TEXT EXCERPT ::
Many years later after taking a chance on their See For Miles 10" EP an acquaintance presented me with an American white label promo pressing on the Uptown label (home of soulstress Gloria Jones and CA garage legends The Chocolate Watchband). Of course I foolishly sold it in leaner times.

The A-side is penned by Tony Colton and Ray Smith. Tony Colton was himself an accomplished British r&b performer with many solid 45 rpm sides to his credit on the Pye label in the Georgie Fame-ish/Zoot Money "hammond n' horns" vein who's written a number of tracks for artists in this genre. He penned "Big Time Operator" which was recorded by Zoot Money, Australia's the Id AND Charlie Rich, "I Stand Accused" which The Merseybeats covered (Tony did a soulful version himself as well) and the magnificent "Red Number Nine" which was recorded by Georgie Fame and The Blue Flames (not seeing a release until the late 90's). "I Can Feel the Whole World Turn Round" is more or less a duet between Rod and Beryl. Now I know the term "ballad" brings implications that make most of us 60's music fans cringe (Gene Pitney or Englebert anyone?), but the uptempo swing with the organ/bass/drums getting the groove going being overlaid with a lush orchestral sweeping of strings is nothing short of brilliance. Rod's lower key registers perfectly with Beyrl's soulful higher voice and the whole thing really works. Flip it over and you've got a funky little '64 era Booker T. & the M.G.'s fast paced organ instrumental called "Curtains" penned by Peter Bardens. It's pure full tilt organ amphetamine mod jazz swing. Though both sides are incredible the record went absolutely nowhere and Rod The Mod jacked it in to join the Jeff Beck Group in February 1967.

PROVIDED INFORMATION ::
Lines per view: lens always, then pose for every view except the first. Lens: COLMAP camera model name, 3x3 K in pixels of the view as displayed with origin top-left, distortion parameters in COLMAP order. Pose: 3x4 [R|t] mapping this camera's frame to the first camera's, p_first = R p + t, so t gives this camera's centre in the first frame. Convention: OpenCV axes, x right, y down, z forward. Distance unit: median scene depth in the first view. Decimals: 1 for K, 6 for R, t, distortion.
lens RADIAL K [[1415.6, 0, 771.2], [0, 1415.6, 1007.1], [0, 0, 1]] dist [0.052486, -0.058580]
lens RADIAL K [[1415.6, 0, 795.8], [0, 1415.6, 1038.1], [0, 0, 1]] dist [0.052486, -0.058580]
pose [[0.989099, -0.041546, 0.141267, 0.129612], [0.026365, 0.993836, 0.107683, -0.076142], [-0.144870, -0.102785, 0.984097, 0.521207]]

...

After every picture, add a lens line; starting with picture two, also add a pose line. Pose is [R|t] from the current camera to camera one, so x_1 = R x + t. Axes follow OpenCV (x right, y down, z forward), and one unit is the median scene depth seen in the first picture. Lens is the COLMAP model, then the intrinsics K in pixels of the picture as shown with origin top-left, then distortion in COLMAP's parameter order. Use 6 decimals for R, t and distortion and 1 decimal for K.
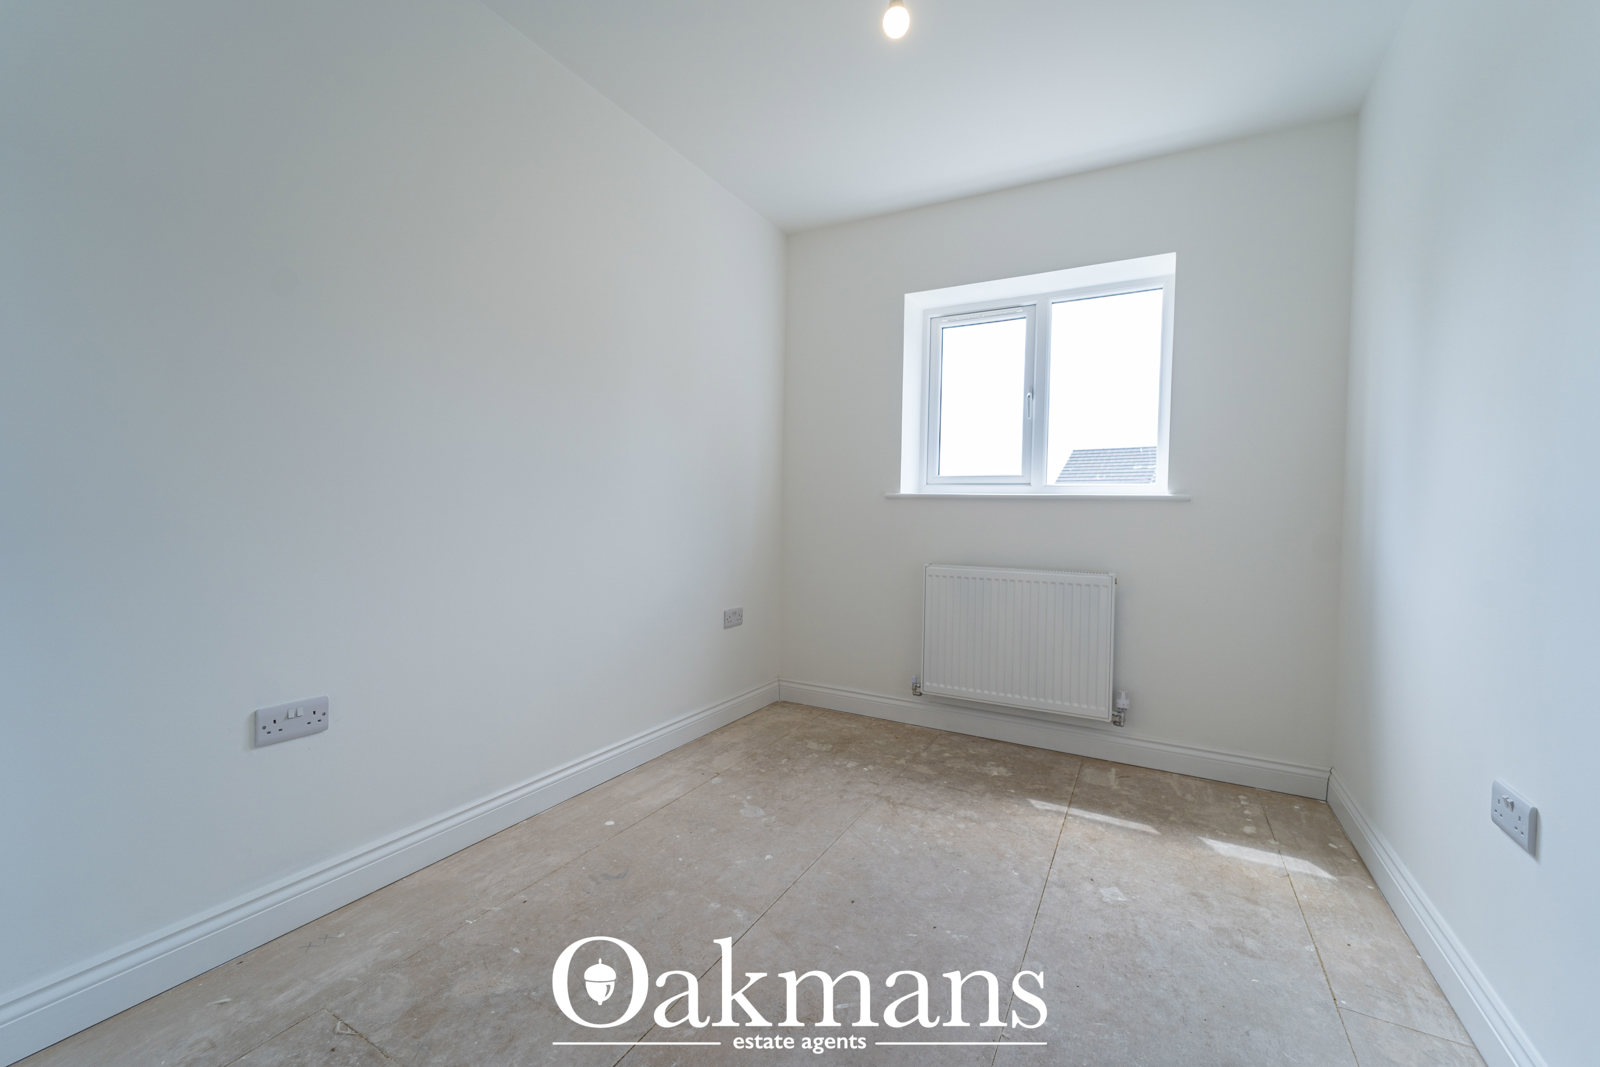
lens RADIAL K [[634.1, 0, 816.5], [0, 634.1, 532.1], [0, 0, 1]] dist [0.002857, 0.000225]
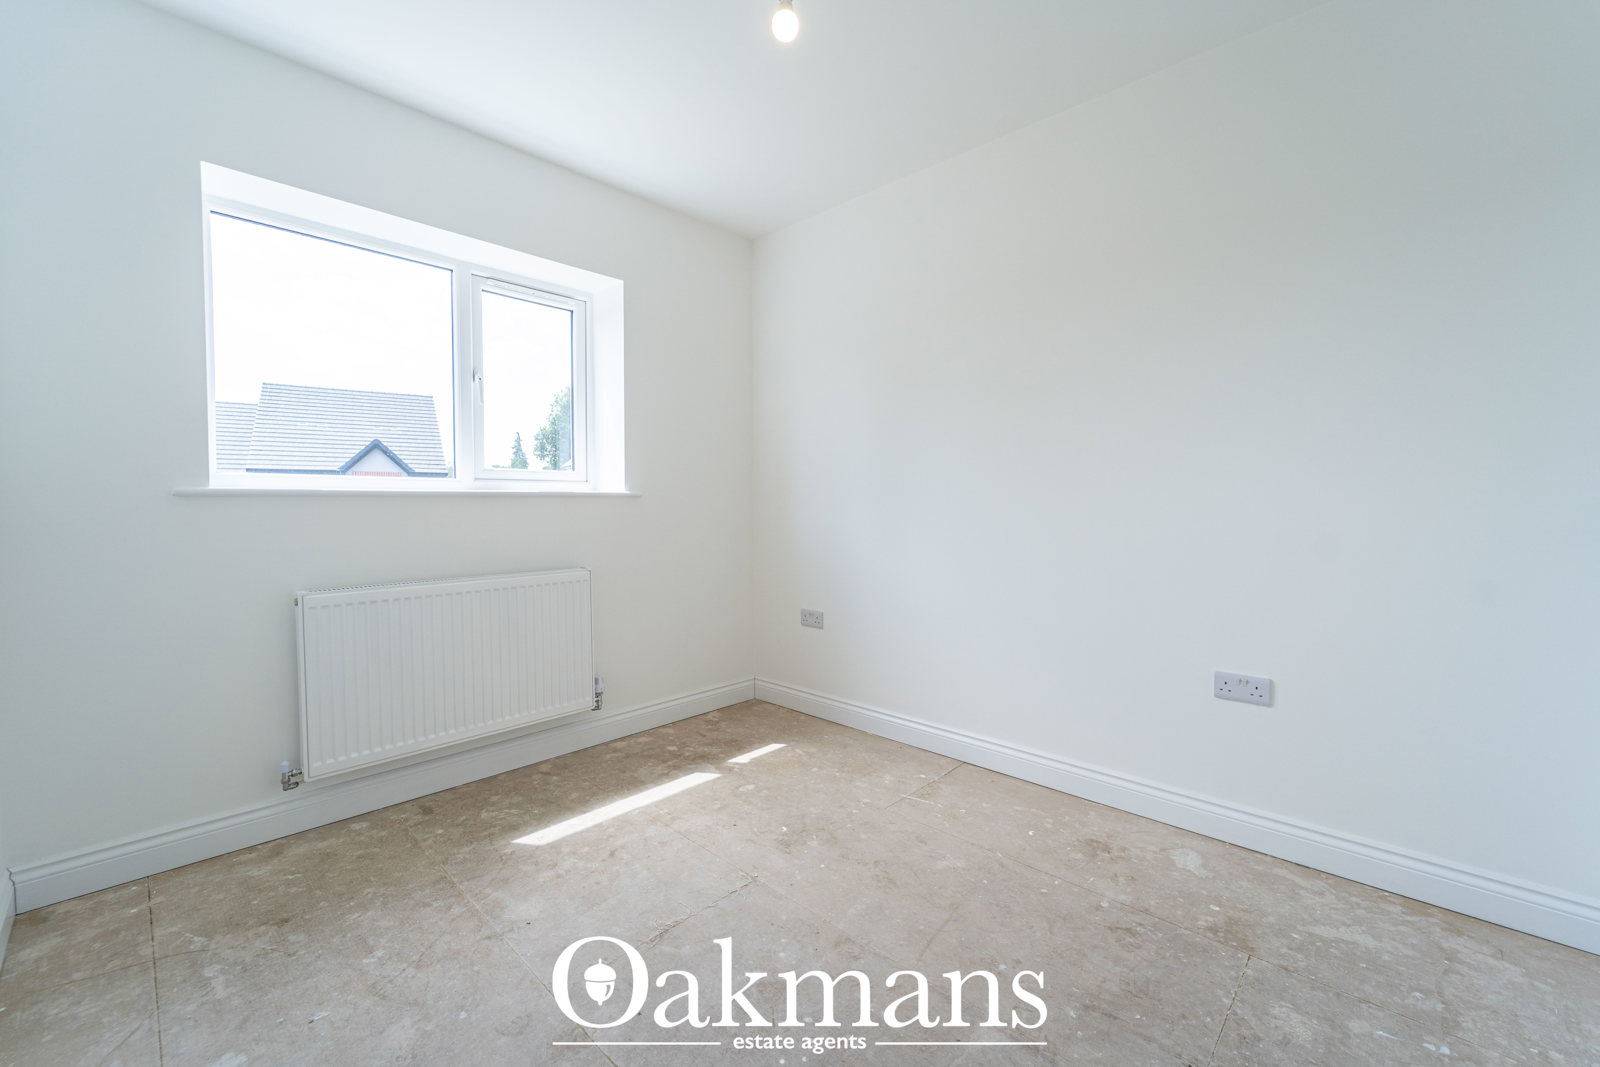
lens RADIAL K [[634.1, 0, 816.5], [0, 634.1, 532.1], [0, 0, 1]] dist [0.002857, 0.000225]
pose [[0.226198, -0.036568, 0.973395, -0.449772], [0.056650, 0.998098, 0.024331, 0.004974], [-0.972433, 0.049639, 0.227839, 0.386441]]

ASSIGNMENT 1 ::
In the text about the 1960s single, who wrote the instrumental "Curtains"?
ASSIGNMENT 2 ::
Resume the text about the 1960s single, starting right after its final sentence.

EXERCISE RESPONSE 1 ::
Peter Bardens

EXERCISE RESPONSE 2 ::
As indicated earlier both songs wound up on a 10" EP on See For Miles. The A-side has not seen a proper reissue (unless you discount the bootleg Rod Stewart 60's era CD box set which features the A-side and many other 60's Rod tracks mastered at the wrong speed). "Curtains" however has turned up (alongside a slew of other UK 60's r&b gems, many of which are seeing their very first reissue ever) on the essential "Take My Tip: 25 Mod Gems" CD a year or so ago.